$f:\mathbb{R}^3 \to \mathbb{R}^3$ , $$f(x_1,x_2,x_3)=(e^{x_2cosx_1},e^{x_2sinx_1},2x_1-cosx_3)$$ and $E=(x_1,x_2,x_3)$ such that there exist an open subset U around $$(x_1,x_2,x_3)$$ such that f restricted to U is an open map.
Then E is?
My approach:
Function is continuously differentiable so I have used inverse function theorem and find the point in which Jacobian is non zero. The point were $R^3/(x_1,x_2,nπ)$.
So at the point there will exist a neighborhood such that, f will be an open map at that neighborhood.
Is there any other point namely on $(x_1,x_2,nπ)$. Is there any result guarantee such that Jacobian is zero at a point p and it will/will not have a neighborhood for which it's an open map?
Suggest me some book for learning this topic, Inverse function theorem and thanks in advance.
Best Answer
I can't think of a general result that would be helpful.
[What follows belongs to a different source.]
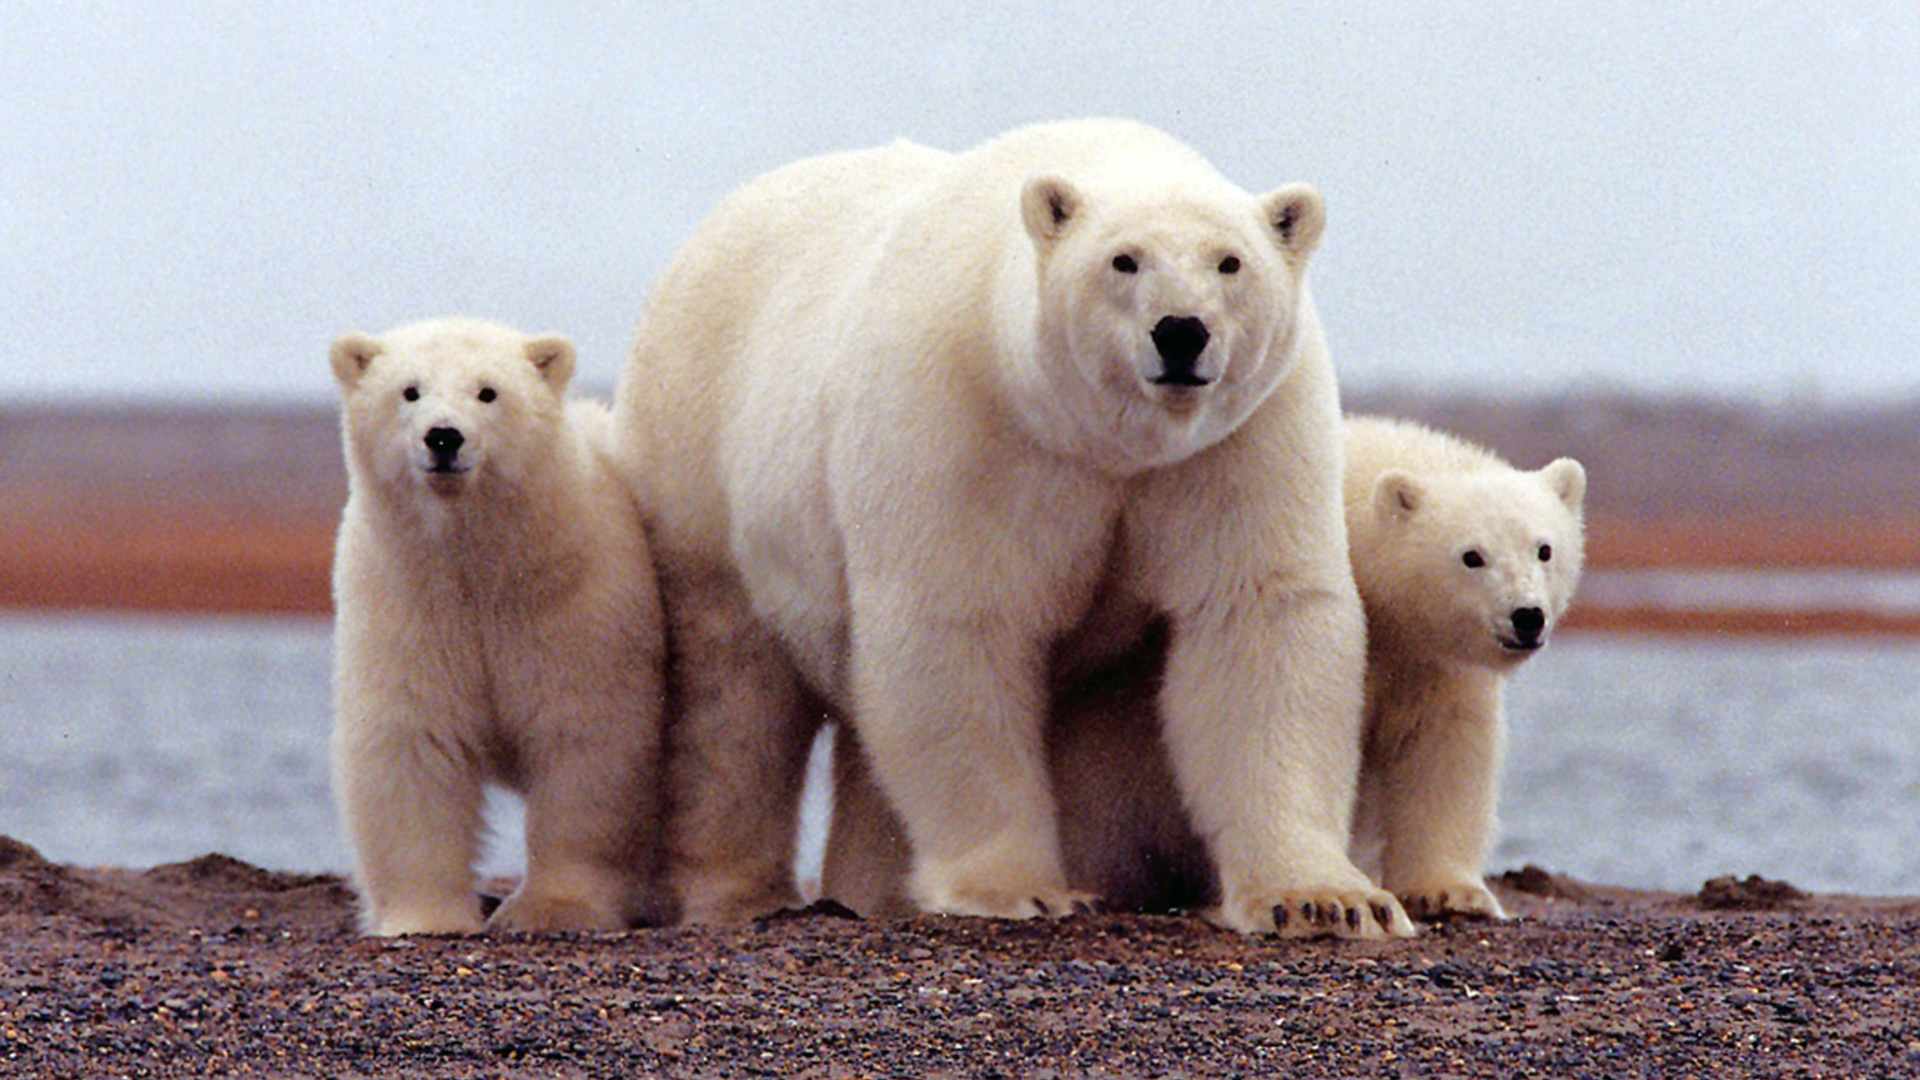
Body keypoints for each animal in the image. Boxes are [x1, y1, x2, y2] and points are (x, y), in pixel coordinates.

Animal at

But look at $g(x_1,x_2)=(e^{x_2\cos(x_1)},e^{x_2\sin(x_1)})$, under what conditions is the Jacobian of $g$ invertible?
$\\$
Now, supposing we have a point $(a_1,a_2)$ such that $g$ is invertible,
if we set $(y_1,y_2)$ near $g(a_1,a_2)$, and ask for $(x_1,x_2)$ near $(a_1,a_2)$ such that $g(x_1,x_2)=(y_1,y_2)$, then the choice of $(x_1,x_2)$ is unique, because of the inverse mapping theorem.
Apply that to $f(a_1,a_2,k\pi)$.
If we try to find $(x_1,x_2,x_3)$ near $(a_1,a_2,k\pi)$, such that $f$ maps $(x_1,x_2,x_3)$ to any specific $(y_1,y_2,y_3)$ near $f(a_1,a_2,k\pi)$, then the choice of $x_1$ and $x_2$ would have to be unique.
The trick is to use $y_1=e^{a_2\cos(a_1)}$ and $y_2=e^{a_2\sin(a_1)}$. Then $x_1$ is forced to be $a_1$ and $x_2$ is forced to be $a_2$.
We can think about values of $y_3$ near $a_1-\cos(k\pi)=a_1-(-1)^k$, and asking if $x_1-\cos(x_3)=a_1-\cos(x_3)$ can be equal to $y_3$.
But $\cos(x_3)\in[-1,1]$, no matter the value of $x_3$. So for $k$ even, $a_1-\cos(x_3)$ cannot be less than $a_1-(-1)^k$, and for $k$ odd, $a_1-\cos(x_3)$ cannot be greater than $a_1-(-1)^k$.
Then for any $k$, there are examples of $y_3$ that are arbitrarily close to $a_1-\cos(k\pi)$ but don't allow $a_1-\cos(x_3)=y_3$.
That means that $f$ can't be an open map on a neighbourhood of $(a_1,a_2,k\pi)$.
$\\$
Back to the original question. The Jacobian of $g$ is invertible at $(a_1,a_2)$ if and only if $a_2\neq0$.
How about when $a_2=0$? In this case, $g$ itself is not an open map. [If $g$ is not an open map around $(a_1,a_2)$, then $f$ is not an open map around $(a_1,a_2,k\pi)$.]
Why is $g$ not an open map at $(a,0)$? Because $g(a,0)=(e^0,e^0)=(1,1)$. For each $a\in\mathbb{R}$, either $\cos(a)$ or $\sin(a)$ is non-zero.
If $\cos(a)$ is non-zero, then once again, just like in the proof above: you set a point $(1,y)$ near $(1,1)$ and you want $e^{x\cos(a)}$ to be $1$, which means $x$ would have to be $0$, and you want $e^{x\sin(a)}=e^0=1$ to be a specific $y$, but $y$ near $1$ doesn't have to be equal to $1$. So $g$ is not an open map at $(a,0)$.
Likewise if $\sin(a)$ is non-zero.
$\\$
I don't want to answer too many such questions, so I'll make a general remark. Maybe one needs to practise thinking about specific defined objects. "So-and-so object or group of objects is defined so-and-so, what properties does it have?" Sometimes, it's not immediately obvious.
This is not about theorems, because there may not be any theorem within your aukaat which would be useful in such a situation. This is about investigating an object to which you have to do more than just apply a ready-made theorem.
One way of getting used to this is to find textbooks that have answer keys. Just find different exercises of this type, read through some answers to them, and see if your technique improves.